Roughly 180 of the 348 books in this catalog are in the public domain — free to download, legally, in any format. That includes almost everything on the first-ten list published before 1928. Our guide to the greatest books free on Project Gutenberg ranks the best of them, and every book page on this site links directly to its free edition when one exists.

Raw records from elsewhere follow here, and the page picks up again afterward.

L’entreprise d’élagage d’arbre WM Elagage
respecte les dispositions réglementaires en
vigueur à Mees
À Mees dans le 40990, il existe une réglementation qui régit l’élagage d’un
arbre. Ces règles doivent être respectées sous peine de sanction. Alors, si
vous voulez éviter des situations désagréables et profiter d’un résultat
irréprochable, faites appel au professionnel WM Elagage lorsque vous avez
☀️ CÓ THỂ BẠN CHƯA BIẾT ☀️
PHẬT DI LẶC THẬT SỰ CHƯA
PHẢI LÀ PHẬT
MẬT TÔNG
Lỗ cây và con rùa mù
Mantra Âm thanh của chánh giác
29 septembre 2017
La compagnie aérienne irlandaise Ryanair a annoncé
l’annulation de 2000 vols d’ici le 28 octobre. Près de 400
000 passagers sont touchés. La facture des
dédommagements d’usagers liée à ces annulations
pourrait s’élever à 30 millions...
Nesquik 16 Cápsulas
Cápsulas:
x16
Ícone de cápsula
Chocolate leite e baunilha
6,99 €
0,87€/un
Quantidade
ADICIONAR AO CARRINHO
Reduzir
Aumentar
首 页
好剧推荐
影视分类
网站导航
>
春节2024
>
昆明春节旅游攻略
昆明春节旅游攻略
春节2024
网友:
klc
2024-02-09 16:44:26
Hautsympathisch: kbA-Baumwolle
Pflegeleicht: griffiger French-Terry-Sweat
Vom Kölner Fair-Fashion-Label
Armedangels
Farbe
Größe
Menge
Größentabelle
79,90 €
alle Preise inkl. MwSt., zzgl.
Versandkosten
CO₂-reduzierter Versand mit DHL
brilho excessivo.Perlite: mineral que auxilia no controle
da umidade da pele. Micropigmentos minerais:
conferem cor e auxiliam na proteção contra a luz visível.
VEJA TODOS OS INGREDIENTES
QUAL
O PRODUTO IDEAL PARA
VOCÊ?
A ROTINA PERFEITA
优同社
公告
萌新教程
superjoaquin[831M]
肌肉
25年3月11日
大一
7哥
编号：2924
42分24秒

When you're ready for a longer path

After the first ten, the question changes from "where do I start" to "what's my route." That's what the curated lists are for: the 50 greatest of all time if you want the summits, the lists by tradition, century, and genre if you want a region of the map — or the 12 curated reading guides, which sequence the whole catalog into named paths: The Core 50, the Philosophy Path, the Novel's Evolution, the Eastern Canon, and more.

From the Shop

Tools for a Lifetime of Reading

Reading the canon is a long project. These keep it organized — starting with a free poster.

Common Questions

Where should I start with the great books?
Start with books that are short, gripping, and forgiving: The Epic of Gilgamesh (about 128 pages), The Odyssey, Marcus Aurelius’ Meditations, or Candide. Do not start with the longest or most difficult works — Ulysses, In Search of Lost Time, and The Brothers Karamazov reward readers who have already built the habit.
Do I need to read the classics in chronological order?
No. Chronological order is the scholar’s order, not the reader’s. Alternating between eras — an ancient epic, then a nineteenth-century novel, then a short modern work — keeps the project fresh and shows you how later books answer earlier ones.
How long does it take to read the great books?
At a steady pace of one book per month, a 348-book catalog is roughly a 29-year project; at one book per week it is about 7 years. Most readers treat it as a lifetime companion rather than a checklist to finish — which is why tracking your progress matters.
Are the great books free to read?
Many are. Roughly 180 of the 348 books in this catalog are in the public domain and free to download from Project Gutenberg, including most works published before 1928 — Homer, Dante, Shakespeare, Austen, Tolstoy, and Dostoevsky among them.